# SOURCE PASSAGE

## BEGIN

German Chancellor Friedrich Merz stood before reporters in Brussels on Friday and called on Israel to halt settlement construction in the West Bank. EU leaders had just debated new trade measures over Israel’s conduct in the occupied territory. Merz confirmed that Germany rejected those measures. It is the second time in ten months Berlin has done exactly that.
The Brussels Statement
Speaking after Friday’s summit in Brussels, Merz said EU leaders are calling on Israel “to refrain from further escalation through settlement construction in the West Bank.” He added that he had delivered this message directly to Israeli Prime Minister Benjamin Netanyahu more than once.
Spain and Ireland have pushed for tougher trade measures for over a year, backed by more than a dozen member states. Germany has held the opposing line in every vote since. The European Council still instructed the European Commission to draft new restriction options before foreign ministers meet again on July 13.
That instruction followed fresh UN figures on the settlement expansion. Between January 2023 and April 2026, 116 Palestinian communities in the West Bank were fully or partially displaced. At least 5,910 people were forced from their homes. Merz did not contest those numbers; he simply declined to act on them.
A Pattern With Receipts
Germany’s caution sat beside a sharper rupture in Brussels that same week. EU foreign policy chief Kaja Kallas had compared Israeli policy to apartheid, a remark Israel’s foreign minister rejected as antisemitic. Merz told reporters: “I explicitly do not share this choice of words,” distancing Berlin while a senior German lawmaker echoed the same criticism of Kallas.
The EU now imports roughly fifteen times more from Israeli settlements in the West Bank than it imports from Palestinians themselves, EU diplomats told EUobserver this week. Ten to twelve member states want a ban on those settlement imports. Germany is one of five countries blocking it, alongside Austria, the Czech Republic, Hungary, and Slovenia.

## END

# TO DO
A - Name every country that the article on Germany and EU measures over West Bank settlements lists as blocking a ban on settlement imports.
B - Reproduce the records without any change, from their first line to the line containing "1: (236, 77)", with both of those lines included.

# INPUT RECORDS
## BEGIN

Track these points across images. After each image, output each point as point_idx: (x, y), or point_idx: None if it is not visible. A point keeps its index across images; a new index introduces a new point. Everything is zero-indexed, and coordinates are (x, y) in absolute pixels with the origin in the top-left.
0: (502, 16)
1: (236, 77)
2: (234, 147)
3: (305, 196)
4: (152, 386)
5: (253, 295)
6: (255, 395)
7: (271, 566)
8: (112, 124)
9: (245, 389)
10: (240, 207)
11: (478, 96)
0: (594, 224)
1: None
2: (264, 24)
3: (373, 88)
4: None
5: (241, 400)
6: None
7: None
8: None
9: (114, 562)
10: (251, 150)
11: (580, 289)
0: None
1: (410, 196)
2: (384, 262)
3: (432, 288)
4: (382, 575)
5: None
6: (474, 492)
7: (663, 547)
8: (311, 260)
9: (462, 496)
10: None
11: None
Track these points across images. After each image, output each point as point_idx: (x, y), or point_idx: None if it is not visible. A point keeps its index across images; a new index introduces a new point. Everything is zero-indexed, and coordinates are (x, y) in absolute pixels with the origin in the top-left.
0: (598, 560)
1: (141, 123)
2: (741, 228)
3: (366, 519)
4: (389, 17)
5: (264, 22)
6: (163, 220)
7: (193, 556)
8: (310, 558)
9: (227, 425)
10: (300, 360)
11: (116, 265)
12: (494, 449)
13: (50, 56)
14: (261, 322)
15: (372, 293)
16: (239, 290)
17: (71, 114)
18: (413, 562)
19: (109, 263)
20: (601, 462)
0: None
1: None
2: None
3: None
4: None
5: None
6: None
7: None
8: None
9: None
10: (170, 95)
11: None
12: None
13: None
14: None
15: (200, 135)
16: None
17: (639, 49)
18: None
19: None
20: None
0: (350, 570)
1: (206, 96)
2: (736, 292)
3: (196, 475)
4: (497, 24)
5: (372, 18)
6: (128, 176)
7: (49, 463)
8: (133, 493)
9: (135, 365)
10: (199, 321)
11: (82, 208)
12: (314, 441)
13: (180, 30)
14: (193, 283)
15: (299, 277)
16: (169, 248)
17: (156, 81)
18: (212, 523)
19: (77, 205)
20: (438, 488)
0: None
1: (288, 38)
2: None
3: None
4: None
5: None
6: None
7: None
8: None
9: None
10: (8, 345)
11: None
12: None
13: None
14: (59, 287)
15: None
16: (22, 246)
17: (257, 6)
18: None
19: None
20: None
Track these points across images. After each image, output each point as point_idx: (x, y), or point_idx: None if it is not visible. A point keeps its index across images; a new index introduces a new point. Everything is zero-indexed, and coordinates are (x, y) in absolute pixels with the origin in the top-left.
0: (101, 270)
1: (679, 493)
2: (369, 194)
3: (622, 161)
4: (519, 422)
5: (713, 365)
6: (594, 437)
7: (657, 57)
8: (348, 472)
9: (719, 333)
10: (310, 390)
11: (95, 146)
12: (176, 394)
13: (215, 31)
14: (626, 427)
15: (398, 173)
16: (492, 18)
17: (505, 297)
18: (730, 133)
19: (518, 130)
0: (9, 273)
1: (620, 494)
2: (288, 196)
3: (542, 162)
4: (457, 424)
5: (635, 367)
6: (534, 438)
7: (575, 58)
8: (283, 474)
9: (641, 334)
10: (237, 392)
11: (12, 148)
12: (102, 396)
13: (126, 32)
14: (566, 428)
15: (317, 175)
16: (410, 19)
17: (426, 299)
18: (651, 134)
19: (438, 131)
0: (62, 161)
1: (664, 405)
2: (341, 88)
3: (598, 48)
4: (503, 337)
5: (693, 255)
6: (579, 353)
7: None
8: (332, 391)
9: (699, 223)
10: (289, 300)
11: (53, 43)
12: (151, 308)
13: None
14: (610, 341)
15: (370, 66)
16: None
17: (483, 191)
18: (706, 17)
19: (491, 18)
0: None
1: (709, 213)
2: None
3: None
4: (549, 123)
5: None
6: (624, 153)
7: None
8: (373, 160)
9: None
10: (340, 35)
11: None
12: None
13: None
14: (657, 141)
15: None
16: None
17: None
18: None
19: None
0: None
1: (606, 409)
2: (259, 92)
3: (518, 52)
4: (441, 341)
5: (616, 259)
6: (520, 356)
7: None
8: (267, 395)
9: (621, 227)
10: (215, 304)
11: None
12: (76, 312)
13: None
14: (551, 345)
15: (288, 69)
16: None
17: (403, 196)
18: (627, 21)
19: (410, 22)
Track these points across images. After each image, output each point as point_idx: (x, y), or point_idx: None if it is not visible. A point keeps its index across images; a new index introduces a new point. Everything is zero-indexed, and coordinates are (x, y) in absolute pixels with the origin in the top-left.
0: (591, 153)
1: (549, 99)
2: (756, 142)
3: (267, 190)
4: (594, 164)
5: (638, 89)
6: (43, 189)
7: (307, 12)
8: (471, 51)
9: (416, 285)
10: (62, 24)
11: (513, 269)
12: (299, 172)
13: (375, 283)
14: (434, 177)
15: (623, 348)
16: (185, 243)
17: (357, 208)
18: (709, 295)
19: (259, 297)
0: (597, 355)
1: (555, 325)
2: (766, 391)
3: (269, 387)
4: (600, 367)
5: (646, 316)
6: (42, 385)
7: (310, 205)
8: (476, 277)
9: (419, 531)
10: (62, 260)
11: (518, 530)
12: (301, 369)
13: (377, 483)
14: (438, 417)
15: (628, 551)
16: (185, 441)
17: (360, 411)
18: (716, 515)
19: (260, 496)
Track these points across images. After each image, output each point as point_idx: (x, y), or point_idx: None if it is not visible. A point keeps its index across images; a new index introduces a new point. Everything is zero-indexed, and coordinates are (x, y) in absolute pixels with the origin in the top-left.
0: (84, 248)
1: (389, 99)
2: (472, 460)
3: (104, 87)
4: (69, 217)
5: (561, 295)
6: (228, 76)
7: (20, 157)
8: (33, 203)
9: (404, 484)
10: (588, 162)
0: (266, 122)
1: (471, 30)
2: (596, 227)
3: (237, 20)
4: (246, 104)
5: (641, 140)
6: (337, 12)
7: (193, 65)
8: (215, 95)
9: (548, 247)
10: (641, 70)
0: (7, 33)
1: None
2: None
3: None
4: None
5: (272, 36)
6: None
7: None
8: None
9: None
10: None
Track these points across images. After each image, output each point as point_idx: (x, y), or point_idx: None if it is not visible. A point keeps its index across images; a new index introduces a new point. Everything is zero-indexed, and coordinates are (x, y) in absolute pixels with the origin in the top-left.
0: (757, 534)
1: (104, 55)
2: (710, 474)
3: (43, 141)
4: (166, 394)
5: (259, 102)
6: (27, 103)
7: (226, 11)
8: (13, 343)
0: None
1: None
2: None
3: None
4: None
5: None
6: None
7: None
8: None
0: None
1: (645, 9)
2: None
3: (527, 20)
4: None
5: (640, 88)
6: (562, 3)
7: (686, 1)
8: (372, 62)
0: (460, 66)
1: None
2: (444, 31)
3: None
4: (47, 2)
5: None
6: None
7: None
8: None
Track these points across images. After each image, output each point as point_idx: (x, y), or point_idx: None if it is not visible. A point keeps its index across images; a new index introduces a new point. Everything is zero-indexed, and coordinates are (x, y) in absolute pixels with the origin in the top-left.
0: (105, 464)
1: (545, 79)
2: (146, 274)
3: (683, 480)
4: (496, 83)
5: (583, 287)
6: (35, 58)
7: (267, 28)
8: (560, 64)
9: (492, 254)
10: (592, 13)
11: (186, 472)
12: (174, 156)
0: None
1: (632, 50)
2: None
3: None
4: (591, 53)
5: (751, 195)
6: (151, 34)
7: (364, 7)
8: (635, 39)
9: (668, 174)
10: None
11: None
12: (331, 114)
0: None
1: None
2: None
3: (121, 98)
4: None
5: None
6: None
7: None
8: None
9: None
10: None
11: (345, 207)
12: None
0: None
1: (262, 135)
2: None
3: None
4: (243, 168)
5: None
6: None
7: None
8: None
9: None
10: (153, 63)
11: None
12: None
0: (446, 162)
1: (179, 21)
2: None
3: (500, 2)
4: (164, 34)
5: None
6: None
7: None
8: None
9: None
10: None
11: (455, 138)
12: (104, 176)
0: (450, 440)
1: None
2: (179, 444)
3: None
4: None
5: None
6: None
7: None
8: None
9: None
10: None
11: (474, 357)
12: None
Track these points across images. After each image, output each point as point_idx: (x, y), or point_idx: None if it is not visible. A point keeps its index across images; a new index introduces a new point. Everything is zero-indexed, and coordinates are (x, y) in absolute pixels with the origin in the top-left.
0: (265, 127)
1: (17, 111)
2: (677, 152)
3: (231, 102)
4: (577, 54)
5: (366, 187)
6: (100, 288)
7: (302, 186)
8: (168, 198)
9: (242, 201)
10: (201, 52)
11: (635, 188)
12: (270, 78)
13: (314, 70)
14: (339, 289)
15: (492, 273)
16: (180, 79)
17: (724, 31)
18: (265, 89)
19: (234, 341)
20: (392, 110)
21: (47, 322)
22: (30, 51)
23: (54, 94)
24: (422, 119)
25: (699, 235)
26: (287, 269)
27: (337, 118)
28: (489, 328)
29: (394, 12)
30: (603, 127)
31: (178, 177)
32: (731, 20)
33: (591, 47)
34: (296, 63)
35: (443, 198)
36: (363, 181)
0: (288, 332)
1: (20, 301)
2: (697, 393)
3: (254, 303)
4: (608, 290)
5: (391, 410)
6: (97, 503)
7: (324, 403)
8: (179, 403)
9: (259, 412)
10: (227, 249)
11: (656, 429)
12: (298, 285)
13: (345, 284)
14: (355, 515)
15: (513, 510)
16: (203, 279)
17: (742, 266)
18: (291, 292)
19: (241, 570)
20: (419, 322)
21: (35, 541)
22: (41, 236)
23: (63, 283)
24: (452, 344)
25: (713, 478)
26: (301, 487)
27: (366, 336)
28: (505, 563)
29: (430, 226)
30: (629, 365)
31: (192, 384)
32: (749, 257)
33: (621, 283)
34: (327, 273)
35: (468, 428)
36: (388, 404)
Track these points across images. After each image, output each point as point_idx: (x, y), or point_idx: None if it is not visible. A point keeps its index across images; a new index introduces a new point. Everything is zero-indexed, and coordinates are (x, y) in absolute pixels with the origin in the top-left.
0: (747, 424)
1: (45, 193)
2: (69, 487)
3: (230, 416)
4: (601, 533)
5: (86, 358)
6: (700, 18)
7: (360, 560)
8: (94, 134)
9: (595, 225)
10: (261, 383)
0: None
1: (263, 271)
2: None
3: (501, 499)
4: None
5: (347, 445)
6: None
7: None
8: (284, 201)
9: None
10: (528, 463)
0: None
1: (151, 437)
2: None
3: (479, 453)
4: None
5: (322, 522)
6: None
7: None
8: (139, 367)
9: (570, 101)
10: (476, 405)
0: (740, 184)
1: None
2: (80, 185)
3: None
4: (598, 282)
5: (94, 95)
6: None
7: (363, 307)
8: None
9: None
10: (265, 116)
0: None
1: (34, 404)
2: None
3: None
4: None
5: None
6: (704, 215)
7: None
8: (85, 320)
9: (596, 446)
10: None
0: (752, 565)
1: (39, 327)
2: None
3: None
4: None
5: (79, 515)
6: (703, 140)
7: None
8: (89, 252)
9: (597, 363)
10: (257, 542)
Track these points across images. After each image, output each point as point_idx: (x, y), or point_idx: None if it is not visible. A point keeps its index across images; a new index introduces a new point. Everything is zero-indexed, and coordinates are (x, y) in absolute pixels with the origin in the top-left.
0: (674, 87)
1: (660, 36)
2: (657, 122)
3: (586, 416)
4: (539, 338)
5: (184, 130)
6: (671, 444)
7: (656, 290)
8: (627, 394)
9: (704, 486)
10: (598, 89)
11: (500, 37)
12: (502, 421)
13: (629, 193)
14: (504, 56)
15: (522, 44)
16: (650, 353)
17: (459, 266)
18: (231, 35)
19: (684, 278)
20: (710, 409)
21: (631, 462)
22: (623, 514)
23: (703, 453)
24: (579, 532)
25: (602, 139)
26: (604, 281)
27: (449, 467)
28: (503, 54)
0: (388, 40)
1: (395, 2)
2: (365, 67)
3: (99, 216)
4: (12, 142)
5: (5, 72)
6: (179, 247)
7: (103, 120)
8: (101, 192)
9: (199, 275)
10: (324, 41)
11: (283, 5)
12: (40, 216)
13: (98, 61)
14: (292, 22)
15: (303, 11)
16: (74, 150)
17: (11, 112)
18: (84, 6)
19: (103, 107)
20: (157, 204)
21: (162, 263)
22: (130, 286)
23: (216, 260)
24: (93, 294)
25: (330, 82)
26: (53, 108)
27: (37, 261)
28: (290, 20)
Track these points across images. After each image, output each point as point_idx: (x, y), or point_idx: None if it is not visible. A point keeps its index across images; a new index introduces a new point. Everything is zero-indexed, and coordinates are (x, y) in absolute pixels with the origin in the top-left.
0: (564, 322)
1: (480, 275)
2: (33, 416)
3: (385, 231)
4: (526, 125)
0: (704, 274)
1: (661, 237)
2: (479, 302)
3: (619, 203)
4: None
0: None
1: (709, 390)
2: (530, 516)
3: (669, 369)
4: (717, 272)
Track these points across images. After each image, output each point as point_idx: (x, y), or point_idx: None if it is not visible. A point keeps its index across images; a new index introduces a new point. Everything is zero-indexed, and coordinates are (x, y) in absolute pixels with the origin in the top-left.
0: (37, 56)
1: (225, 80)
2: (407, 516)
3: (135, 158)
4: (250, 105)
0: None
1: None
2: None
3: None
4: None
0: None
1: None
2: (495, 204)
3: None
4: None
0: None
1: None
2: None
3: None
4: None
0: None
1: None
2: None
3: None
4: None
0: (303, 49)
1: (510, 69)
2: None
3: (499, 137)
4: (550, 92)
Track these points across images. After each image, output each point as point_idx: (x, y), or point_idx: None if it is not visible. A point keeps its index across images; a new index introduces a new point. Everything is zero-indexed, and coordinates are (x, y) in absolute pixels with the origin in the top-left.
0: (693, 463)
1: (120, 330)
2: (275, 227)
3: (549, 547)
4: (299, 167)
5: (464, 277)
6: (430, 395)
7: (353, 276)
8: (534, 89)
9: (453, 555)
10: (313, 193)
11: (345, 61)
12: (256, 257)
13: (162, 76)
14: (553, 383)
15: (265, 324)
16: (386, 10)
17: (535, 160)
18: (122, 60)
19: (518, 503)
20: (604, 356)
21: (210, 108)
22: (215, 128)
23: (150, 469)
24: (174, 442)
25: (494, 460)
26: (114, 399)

## END

# TASK-BY-TASK ANSWERS
A - Germany, Austria, the Czech Republic, Hungary, and Slovenia

B -
Track these points across images. After each image, output each point as point_idx: (x, y), or point_idx: None if it is not visible. A point keeps its index across images; a new index introduces a new point. Everything is zero-indexed, and coordinates are (x, y) in absolute pixels with the origin in the top-left.
0: (502, 16)
1: (236, 77)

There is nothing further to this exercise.